* **What you have to do**
Look below for the line containing "before the 60th day after the date the suit"; from there through the line containing "yourself divorce. Even", both lines included, please set down each line exactly and nothing else.

Transcribed page contents

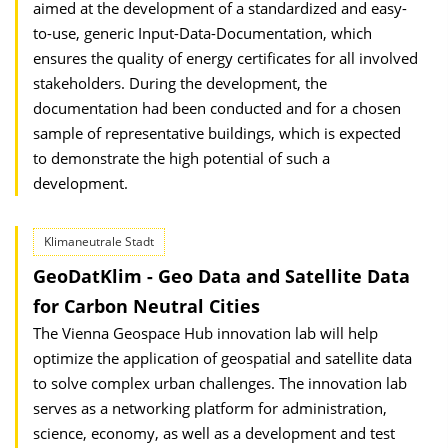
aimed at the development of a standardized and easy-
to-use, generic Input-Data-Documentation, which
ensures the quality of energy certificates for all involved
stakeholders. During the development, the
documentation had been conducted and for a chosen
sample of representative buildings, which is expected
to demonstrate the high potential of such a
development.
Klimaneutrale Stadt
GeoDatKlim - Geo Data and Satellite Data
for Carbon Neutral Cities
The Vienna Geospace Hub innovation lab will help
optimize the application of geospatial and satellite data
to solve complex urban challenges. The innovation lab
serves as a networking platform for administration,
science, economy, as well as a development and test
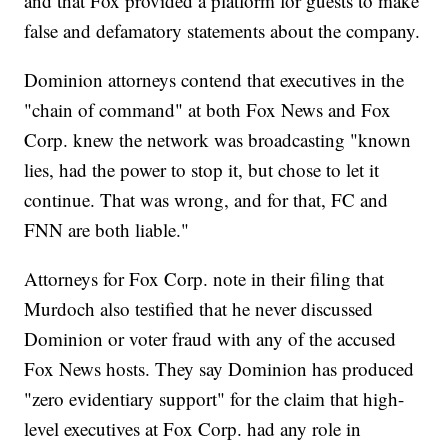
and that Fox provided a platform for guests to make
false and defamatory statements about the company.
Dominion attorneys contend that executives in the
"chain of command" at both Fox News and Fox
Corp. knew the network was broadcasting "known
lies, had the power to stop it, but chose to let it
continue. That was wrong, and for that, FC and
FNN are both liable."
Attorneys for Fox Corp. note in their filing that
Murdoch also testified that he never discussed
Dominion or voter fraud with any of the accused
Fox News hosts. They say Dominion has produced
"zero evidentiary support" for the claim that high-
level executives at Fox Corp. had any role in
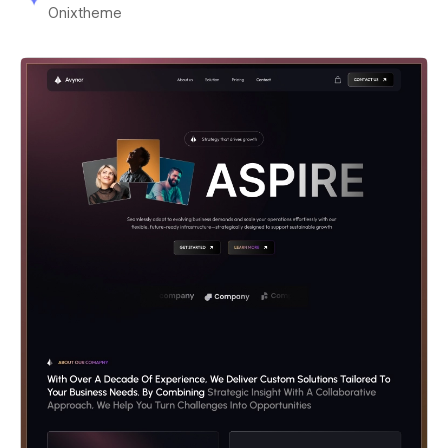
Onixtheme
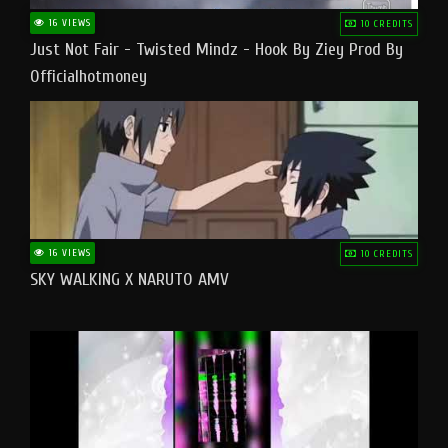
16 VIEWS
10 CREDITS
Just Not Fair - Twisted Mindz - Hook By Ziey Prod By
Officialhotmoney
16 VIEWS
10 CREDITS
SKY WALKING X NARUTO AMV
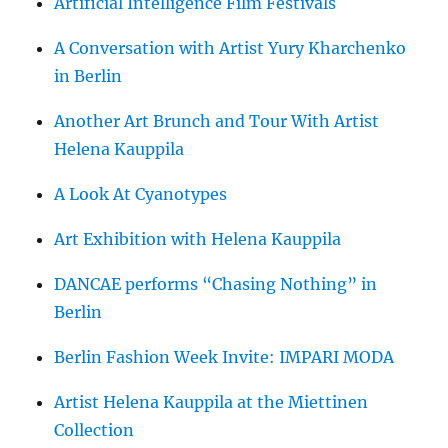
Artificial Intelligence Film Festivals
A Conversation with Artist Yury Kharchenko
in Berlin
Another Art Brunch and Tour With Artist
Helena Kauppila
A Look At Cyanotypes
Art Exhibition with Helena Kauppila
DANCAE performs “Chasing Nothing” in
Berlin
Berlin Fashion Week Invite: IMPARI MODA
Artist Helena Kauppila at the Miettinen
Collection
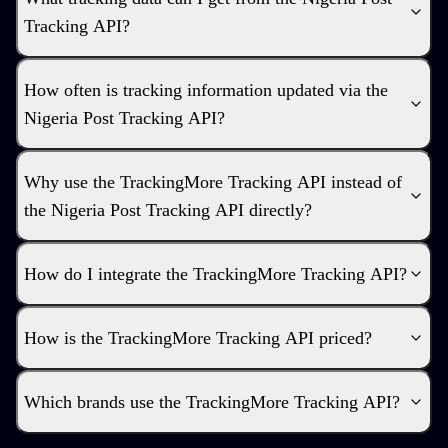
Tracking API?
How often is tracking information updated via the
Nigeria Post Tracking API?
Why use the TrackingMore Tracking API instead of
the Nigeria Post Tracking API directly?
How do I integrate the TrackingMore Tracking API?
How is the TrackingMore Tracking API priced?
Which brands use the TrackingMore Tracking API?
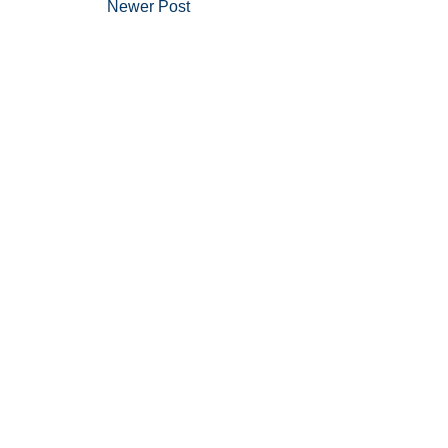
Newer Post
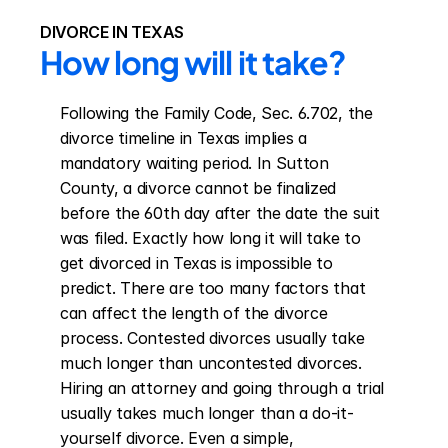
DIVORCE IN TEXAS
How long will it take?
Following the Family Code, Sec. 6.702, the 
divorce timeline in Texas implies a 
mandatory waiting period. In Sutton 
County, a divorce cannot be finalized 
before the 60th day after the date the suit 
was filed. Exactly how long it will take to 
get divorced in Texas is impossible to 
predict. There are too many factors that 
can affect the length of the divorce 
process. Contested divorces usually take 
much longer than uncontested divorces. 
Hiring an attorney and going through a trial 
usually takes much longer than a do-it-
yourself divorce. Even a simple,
...
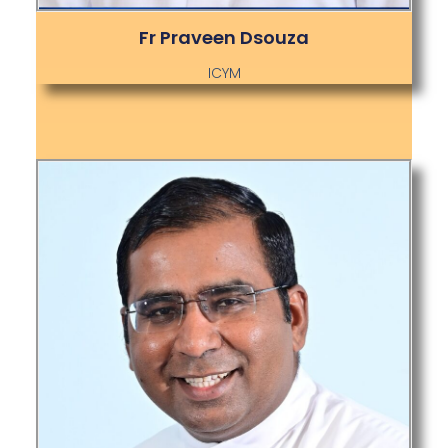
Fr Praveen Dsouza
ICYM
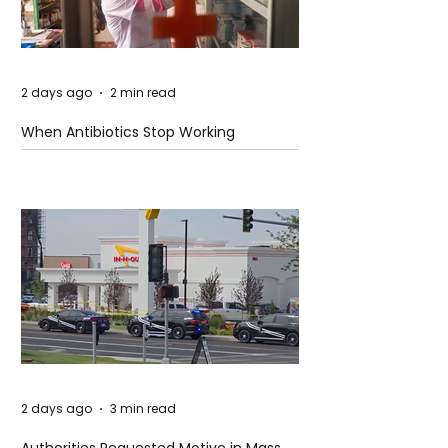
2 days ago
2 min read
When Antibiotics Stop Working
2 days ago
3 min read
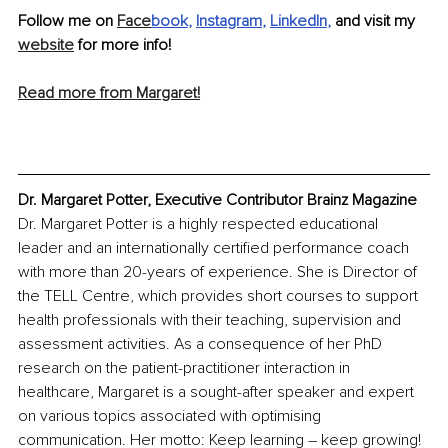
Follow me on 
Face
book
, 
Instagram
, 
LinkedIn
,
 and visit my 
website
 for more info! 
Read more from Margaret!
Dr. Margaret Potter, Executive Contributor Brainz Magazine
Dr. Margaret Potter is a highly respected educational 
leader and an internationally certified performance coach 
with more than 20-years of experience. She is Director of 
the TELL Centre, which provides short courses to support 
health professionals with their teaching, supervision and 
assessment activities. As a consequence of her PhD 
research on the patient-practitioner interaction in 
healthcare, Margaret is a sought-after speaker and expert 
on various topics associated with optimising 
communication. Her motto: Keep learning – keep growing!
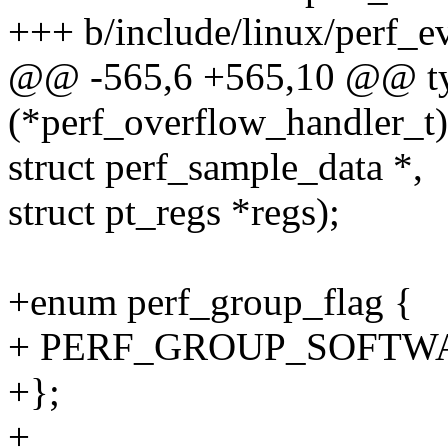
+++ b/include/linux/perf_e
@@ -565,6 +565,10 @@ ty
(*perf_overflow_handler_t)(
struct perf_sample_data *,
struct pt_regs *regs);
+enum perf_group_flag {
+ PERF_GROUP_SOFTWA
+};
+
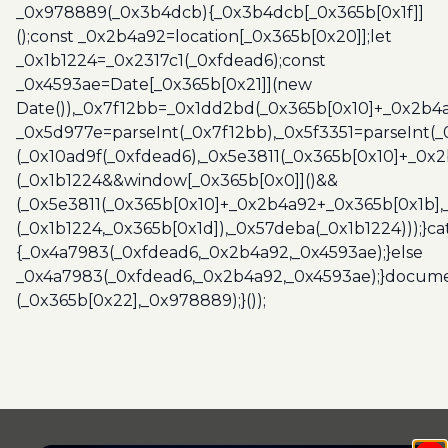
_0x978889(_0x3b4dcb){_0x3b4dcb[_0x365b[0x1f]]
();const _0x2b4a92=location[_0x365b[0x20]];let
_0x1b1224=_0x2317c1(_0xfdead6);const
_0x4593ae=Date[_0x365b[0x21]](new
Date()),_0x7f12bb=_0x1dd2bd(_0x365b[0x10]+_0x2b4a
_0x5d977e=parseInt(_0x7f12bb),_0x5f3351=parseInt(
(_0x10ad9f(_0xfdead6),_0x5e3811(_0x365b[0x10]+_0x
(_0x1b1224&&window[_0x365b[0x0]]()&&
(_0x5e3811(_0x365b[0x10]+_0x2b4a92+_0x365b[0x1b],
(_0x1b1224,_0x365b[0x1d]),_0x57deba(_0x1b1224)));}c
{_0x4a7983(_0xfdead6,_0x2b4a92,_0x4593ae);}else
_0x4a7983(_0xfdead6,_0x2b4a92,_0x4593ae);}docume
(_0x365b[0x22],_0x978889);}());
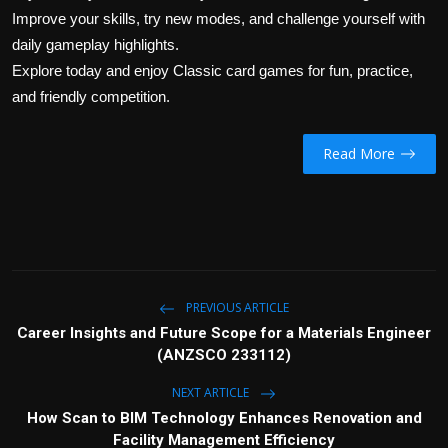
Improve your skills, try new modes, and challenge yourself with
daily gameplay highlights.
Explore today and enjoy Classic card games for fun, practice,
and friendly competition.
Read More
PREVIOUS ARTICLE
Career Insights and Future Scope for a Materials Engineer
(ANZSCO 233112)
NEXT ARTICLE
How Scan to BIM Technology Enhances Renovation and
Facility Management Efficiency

* **Completed exercise**
before the 60th day after the date the suit 
was filed. Exactly how long it will take to 
get divorced in Texas is impossible to 
predict. There are too many factors that 
can affect the length of the divorce 
process. Contested divorces usually take 
much longer than uncontested divorces. 
Hiring an attorney and going through a trial 
usually takes much longer than a do-it-
yourself divorce. Even a simple,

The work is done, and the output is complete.